The Mudcat Café TM
Thread #131641   Message #2994743
Posted By: Tootler
27-Sep-10 - 04:57 PM
Thread Name: The Concept of FREED Folkmusic
Subject: RE: The Concept of FREED Folkmusic
If you dont pay a performer why should you collect money for people to listen..why come just to listen why not come to learn?

I pay to hear a performance because I choose to, because I want to hear that performer. I go to a performance to enjoy myself. I might come away wishing to learn a song I have heard, but that is a secondary matter. If I want to go to learn, I go to a workshop not a performance.

You can start by rediscovery of your local songs. Then listen and learn then adapt and write more....easy

Our local songs don't need rediscovering. There are plenty of people singing them already. Then, tell me how many songs you have written if you think it's so easy. I do not write songs as I find it very difficult, though I do write tunes.

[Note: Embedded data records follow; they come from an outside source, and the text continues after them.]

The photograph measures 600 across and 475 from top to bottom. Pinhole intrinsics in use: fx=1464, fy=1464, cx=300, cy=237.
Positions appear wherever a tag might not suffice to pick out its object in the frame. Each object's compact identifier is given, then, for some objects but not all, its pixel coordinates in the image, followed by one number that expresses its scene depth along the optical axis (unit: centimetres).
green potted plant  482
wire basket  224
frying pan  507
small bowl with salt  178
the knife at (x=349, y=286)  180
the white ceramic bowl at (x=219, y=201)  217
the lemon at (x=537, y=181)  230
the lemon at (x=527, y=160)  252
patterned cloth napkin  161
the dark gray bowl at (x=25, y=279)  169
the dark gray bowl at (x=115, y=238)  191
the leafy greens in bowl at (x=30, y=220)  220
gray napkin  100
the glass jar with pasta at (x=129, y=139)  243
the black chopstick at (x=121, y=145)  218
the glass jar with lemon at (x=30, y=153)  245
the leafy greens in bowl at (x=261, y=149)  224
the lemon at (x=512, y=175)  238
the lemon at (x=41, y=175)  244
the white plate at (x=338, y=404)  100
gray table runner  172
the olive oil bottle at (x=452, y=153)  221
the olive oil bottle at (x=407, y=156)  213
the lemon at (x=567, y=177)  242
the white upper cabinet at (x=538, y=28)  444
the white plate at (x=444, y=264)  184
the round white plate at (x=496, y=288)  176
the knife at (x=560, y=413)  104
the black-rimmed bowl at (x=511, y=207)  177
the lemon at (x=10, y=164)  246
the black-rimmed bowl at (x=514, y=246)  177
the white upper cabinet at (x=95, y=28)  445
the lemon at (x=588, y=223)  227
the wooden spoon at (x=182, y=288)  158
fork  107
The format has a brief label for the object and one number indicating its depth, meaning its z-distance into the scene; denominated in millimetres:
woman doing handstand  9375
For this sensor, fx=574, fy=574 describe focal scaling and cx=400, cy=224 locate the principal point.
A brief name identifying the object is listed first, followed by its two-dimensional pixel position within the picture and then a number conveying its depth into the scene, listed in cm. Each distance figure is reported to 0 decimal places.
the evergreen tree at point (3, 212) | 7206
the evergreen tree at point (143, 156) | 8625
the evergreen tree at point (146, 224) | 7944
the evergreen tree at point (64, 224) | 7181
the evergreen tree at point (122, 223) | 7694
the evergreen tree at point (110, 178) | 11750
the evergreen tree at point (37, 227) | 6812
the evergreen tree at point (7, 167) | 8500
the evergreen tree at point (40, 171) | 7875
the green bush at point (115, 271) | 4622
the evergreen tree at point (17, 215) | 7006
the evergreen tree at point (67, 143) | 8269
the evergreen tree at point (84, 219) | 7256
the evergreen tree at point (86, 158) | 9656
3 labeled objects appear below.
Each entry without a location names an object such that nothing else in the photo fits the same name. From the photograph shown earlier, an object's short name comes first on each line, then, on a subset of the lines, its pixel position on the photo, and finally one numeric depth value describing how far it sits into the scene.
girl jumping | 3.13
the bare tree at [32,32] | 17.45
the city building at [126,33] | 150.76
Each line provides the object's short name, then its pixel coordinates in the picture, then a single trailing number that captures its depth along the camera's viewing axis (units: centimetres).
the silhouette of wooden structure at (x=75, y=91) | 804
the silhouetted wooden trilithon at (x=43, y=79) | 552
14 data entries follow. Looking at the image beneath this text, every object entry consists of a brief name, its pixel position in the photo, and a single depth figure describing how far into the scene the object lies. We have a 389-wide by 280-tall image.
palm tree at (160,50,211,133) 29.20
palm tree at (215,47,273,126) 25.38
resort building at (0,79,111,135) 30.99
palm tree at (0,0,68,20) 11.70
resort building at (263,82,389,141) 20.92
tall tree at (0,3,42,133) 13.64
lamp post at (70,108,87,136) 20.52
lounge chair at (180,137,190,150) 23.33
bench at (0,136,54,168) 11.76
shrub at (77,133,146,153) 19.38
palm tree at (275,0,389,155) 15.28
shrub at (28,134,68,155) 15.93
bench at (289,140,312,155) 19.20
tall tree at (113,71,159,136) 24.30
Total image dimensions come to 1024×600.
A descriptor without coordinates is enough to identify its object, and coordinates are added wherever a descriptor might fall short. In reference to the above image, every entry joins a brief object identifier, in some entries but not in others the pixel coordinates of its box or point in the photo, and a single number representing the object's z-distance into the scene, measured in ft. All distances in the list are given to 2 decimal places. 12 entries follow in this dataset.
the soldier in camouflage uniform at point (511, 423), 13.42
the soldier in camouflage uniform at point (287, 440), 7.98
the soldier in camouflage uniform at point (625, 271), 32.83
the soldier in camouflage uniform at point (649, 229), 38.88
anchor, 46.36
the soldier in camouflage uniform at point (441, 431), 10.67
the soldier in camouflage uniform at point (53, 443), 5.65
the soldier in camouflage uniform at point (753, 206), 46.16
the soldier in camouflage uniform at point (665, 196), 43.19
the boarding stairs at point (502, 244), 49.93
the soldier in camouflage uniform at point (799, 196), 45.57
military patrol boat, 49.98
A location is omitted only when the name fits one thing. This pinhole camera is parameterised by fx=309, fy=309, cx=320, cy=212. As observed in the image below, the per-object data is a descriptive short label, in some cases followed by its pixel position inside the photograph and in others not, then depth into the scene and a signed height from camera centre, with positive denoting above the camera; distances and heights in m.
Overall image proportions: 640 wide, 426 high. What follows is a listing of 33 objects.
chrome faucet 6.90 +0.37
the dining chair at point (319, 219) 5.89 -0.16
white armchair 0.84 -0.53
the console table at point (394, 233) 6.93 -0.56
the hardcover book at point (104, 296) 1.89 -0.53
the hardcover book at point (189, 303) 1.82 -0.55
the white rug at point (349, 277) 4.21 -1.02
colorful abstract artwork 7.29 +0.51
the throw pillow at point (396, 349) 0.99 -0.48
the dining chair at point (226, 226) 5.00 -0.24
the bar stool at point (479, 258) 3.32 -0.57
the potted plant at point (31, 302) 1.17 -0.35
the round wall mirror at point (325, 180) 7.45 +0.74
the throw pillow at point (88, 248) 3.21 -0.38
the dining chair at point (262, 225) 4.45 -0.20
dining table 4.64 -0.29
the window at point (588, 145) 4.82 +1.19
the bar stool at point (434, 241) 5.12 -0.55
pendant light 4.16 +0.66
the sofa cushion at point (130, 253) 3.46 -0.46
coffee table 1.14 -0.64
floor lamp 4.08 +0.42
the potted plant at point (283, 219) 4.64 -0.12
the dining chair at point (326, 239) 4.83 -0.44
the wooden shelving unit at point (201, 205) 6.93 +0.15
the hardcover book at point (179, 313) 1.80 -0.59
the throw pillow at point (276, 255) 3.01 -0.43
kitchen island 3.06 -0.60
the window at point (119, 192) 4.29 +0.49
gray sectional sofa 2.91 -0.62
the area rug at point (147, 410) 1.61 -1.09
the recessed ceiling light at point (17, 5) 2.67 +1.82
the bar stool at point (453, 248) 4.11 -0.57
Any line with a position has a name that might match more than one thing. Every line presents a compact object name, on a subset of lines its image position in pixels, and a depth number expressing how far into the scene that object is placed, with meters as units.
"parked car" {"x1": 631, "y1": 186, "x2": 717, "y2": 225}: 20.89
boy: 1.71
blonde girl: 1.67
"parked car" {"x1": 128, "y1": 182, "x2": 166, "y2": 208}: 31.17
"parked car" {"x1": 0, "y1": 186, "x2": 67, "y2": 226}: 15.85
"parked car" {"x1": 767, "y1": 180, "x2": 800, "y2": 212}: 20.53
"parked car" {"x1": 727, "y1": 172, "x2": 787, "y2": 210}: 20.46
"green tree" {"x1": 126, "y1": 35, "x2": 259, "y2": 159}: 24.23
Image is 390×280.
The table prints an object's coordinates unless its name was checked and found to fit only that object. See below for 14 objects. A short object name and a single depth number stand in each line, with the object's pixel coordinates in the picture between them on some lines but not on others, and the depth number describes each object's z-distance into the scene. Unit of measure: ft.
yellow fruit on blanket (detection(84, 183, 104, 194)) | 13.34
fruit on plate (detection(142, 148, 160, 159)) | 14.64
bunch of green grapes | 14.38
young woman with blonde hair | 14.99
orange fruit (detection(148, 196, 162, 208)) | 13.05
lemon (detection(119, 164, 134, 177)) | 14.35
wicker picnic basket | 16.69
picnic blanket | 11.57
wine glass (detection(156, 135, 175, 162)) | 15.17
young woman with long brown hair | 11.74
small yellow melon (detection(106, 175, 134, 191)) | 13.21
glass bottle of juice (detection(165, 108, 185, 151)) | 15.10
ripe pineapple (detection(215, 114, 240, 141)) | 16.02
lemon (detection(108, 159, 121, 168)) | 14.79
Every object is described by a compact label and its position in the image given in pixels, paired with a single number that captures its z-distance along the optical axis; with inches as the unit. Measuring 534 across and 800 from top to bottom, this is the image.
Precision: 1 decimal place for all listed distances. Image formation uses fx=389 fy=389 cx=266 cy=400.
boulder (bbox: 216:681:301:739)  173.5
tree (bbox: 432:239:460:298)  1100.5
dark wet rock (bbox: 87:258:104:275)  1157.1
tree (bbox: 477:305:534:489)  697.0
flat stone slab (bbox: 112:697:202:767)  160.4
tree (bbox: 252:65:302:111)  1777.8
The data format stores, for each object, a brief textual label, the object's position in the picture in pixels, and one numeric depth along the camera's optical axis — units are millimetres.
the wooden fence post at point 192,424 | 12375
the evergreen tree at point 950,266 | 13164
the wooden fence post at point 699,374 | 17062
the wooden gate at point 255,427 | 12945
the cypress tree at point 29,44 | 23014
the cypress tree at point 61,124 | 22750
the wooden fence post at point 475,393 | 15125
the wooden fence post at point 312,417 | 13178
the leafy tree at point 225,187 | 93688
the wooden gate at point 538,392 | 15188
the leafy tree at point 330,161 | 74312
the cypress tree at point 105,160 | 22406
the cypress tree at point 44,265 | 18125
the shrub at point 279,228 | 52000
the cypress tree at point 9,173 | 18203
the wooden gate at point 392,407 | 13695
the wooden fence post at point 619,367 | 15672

Performers as professionals create scarcity by setting themselves apart. Scarcity causes prices to rise rising prices creates a barrier and not as many people have access.

Once again: complete bollocks. Some performers in other genres might be very expensive, but folk performers are not, on the whole. Yes scarcity might cause prices to rise, but if they rise too much, then nobody will go to the performances so the performer will earn nothing, so at the end of the day it's a matter of what people are prepared to pay.

If there were more demand from an expanded pool of players for expensive instruments their price would come down.

In theory that's correct, but the instrument maker has to cover his costs and good quality instruments need good quality materials and are partially or completely hand made which takes time so there will be a limit to how much the price can come down if the instrument maker is to earn a living.

Your last post is like so many of your others. You have latched on to an idea, but have not thought it through and have only a half-baked idea of the underlying principles. I am an engineer, not an economist but I do have some idea of the principles of supply and demand and it is clear to me that you have not fully understood them or, possibly selected those bits that suit your ideas even if the principles are inappropriately incorrectly applied.